O QUE FAZER ▸
1. Transcreva o trecho da matéria sobre a condenação do ex-pediatra de "A defesa de" até "Valentina de Figueiredo.", inclusive.
2. Segundo a matéria sobre o ex-pediatra, a quanto tempo de reclusão Fernando Cunha Lima havia sido condenado anteriormente?
3. Liste as comorbidades apontadas pela defesa, de acordo com a matéria sobre o ex-pediatra.

TEXTO EXTRAÍDO ▸
════
A pena estabelecida para o ex-pediatra Fernando Paredes Cunha Lima pelos crimes de estupro de vulnerável foi aumentada, ontem, para 32 anos e 17 dias de reclusão. O julgamento analisou recursos apresentados pela defesa e pela assistência de acusação, com decisão unânime da Câmara Criminal do Tribunal de Justiça da Paraíba (TJPB). O relator, desembargador Ricardo Vital de Almeida, entendeu pela inclusão de mais uma vítima no caso, o que resultou no ajuste da pena que Fernando, já cumpre em prisão domiciliar.
Na denúncia, o Ministério Público da Paraíba (MPPB) defendeu a coerência dos relatos das vítimas, além de apontar a posição de confiança ocupada pelo acusado e ressaltar a convergência dos elementos probatórios reunidos ao longo do processo. Durante o julgamento, a assistência de acusação reforçou os argumentos apontados pelo Ministério Público, enfatizando os impactos psicológicos causados às vítimas e a reincidência do comportamento abusivo ao longo dos anos.
Fernando Cunha Lima havia sido condenado anteriormente a 22 anos, cinco meses e dois dias de reclusão. A decisão de primeiro grau considerou duas das quatro vítimas apontadas na denúncia apresentada pelo MPPB.
A defesa de Fernando pediu a absolvição, alegando ausência de provas seguras sobre a materialidade e autoria dos crimes, argumentos rejeitados pelos magistrados. O advogado do ex-médico, Aécio Farias, entrará com novo recurso contra o aumento da pena. “A defesa respeita a decisão do TJPB, mas entende que deve ser reformada. Por isso, vamos aos tribunais superiores em busca da absolvição”, afirmou o defensor.
Domiciliar
Fernando Cunha Lima segue cumprindo pena em prisão domiciliar, situação em que se encontra desde dezembro de 2025. Ele havia sido preso em Pernambuco e transferido para a Paraíba em março do ano passado, quando esteve detido na Penitenciária Especial Valentina de Figueiredo.
A concessão do benefício de reclusão em domicílio deu--se por causa dos problemas de saúde alegados pela defesa, que aponta comorbidades como doença pulmonar obstrutiva crônica, neurite periférica de membros inferiores, insuficiência cardíaca e tratamento de um câncer de próstata.
*Matéria publicada originalmente na edição impressa do dia 03 de maio de 2026.
════
DADOS EXTRAÍDOS ▸
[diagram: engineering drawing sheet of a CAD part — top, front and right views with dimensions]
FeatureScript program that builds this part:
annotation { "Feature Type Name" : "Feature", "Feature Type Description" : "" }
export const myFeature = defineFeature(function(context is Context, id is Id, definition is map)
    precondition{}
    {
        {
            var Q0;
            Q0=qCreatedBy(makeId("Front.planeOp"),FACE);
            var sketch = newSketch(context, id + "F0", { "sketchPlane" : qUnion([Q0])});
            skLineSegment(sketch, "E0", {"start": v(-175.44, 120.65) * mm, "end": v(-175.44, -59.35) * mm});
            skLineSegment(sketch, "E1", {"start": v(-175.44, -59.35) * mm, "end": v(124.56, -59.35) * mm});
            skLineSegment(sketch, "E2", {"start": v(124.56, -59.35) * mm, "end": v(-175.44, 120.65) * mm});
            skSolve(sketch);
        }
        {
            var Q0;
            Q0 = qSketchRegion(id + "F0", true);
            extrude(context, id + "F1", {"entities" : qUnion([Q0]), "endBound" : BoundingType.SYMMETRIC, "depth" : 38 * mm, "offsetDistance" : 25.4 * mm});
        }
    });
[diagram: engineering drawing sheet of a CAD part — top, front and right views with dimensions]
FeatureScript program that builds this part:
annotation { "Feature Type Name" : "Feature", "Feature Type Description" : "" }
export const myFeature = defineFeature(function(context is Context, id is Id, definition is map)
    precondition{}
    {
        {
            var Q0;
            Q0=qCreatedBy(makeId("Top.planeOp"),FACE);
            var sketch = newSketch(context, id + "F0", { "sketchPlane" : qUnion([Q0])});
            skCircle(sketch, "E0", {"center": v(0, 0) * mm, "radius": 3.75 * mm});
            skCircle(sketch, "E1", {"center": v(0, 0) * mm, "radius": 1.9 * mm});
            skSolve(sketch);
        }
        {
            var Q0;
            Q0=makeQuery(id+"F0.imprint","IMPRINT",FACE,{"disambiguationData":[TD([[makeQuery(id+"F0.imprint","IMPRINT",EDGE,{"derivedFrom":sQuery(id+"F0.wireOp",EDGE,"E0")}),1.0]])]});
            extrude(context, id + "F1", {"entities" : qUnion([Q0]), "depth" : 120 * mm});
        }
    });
════
RESPOSTAS ▸
1.
A defesa de Fernando pediu a absolvição, alegando ausência de provas seguras sobre a materialidade e autoria dos crimes, argumentos rejeitados pelos magistrados. O advogado do ex-médico, Aécio Farias, entrará com novo recurso contra o aumento da pena. “A defesa respeita a decisão do TJPB, mas entende que deve ser reformada. Por isso, vamos aos tribunais superiores em busca da absolvição”, afirmou o defensor.
Domiciliar
Fernando Cunha Lima segue cumprindo pena em prisão domiciliar, situação em que se encontra desde dezembro de 2025. Ele havia sido preso em Pernambuco e transferido para a Paraíba em março do ano passado, quando esteve detido na Penitenciária Especial Valentina de Figueiredo.

2. A 22 anos, cinco meses e dois dias de reclusão.

3. Doença pulmonar obstrutiva crônica; neurite periférica de membros inferiores; insuficiência cardíaca; tratamento de um câncer de próstata.